I could think about using gel pads for goats but can't imagine to use air filled pads.


----------



## Bob Jones (Aug 21, 2009)

Air? I can't imagine. If you could see the shape of my bags after one season. They are shredded pretty good. They have been scuffed on the walls of a slot canyon, snagged on sharp rocks on a slick rock cliff and hung up on broken limbs in the brush.

I use a 1" felt pad which is half of a horse pad to protect the goat not only from the saddle but from sloppy packing or shifting of objects within the bag.


----------



## Rex (Nov 30, 2008)

Well it seems the German packers are a lively group.  

Besides the drawbacks you guys already pointed out I would also be worried about the load shifting and the air all squeezing to one side or the other leaving no padding on the opposite side. I believe some of them are baffled to help prevent some of this but a pack saddle isn't going to re-center itself on top of the animal like a rider would. Given all the possible negatives associated with an air filled pad I can't see them being very effective under a pack saddle. Not to mention all my air filled sleeping pads seem to have leaks after only a few trips. I'd hate to be constantly checking the air pressure on saddle pads as well. 

The gel pads on the other hand might be an option if they allow some airflow to help keep the goat from getting over heated.


----------



## sanhestar (Dec 10, 2008)

thanks for your replies so far.

I'm thinking about gel pads for years now but you can't resize the ones for horses without damaging the pad so I never made one for testing.


----------



## Rex (Nov 30, 2008)

Honestly I think the biggest obstacle would be cost. While some horse owners will pay $100 to $200 or more for a pad most goat owners would not.


----------



## sanhestar (Dec 10, 2008)

yes, that, too.

I have an old geld pad here from my horse-riding days but it doesn't fit.


----------



## sweetgoatmama (Dec 10, 2008)

A gel system would cost more than the goat did. I have used closed cell foam for padding with great success. You can but it in sheets of different thickness and cut pad out if it. A 20 dollar piece will make three or four pads. 

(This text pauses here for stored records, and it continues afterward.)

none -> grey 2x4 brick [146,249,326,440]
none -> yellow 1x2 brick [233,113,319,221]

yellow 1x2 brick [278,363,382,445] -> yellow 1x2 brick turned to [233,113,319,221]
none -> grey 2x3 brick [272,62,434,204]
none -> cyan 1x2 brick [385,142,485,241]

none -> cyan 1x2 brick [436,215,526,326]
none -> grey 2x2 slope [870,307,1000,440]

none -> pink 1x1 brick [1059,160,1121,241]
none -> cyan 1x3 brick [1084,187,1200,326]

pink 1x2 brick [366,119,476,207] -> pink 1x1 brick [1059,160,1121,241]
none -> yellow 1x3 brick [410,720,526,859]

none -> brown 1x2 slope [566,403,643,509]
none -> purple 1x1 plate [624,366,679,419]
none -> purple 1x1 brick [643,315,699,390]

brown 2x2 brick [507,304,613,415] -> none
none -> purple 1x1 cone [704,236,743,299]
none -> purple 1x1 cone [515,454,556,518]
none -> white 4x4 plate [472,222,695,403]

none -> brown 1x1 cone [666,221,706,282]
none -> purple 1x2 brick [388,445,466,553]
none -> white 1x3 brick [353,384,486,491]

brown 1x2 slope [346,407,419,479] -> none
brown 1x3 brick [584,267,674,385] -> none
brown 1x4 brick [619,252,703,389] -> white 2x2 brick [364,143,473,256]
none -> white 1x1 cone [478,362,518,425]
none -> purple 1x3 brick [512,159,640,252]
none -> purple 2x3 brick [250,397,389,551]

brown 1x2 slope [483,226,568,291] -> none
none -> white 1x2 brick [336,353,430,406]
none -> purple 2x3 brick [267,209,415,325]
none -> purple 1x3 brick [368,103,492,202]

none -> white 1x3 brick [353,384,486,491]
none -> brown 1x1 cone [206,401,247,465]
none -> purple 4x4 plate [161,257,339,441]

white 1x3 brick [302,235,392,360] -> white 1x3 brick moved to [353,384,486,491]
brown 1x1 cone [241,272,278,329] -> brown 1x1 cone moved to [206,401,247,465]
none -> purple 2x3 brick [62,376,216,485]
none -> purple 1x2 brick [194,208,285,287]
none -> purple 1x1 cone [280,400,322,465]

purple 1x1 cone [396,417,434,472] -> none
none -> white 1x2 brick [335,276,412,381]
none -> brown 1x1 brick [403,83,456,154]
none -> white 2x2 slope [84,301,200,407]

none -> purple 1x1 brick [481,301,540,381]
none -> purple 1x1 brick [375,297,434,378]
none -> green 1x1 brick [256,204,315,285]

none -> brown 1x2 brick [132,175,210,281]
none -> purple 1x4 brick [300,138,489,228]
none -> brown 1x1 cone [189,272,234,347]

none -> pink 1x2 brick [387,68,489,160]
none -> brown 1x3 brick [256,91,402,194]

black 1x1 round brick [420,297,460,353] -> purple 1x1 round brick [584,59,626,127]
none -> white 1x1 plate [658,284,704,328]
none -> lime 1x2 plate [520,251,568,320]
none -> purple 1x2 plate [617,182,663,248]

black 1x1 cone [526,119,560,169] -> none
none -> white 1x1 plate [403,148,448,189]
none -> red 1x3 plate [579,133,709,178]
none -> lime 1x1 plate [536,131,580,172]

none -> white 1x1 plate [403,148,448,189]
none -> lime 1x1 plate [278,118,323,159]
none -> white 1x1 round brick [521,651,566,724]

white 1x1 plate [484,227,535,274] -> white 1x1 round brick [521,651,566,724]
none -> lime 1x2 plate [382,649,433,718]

We use gel and air systems on the horses but a good piece of closed cell foam is better, for horses, too.IMHO. We have $250 closed cell foam pads for the horses that are the best orthopedic pad you can buy.


----------



## sanhestar (Dec 10, 2008)

Hello Carolyn,

thanks for the idea.

How thick should the padding be?

What's your experience with overheating underneath, with the pad staying in place under the saddle?


----------



## sweetgoatmama (Dec 10, 2008)

At least an inch thick. If you are concerned about heat you can make some cutouts in the sides and top of the pad. Just basically some round holes.


----------



## sanhestar (Dec 10, 2008)

thanks!


----------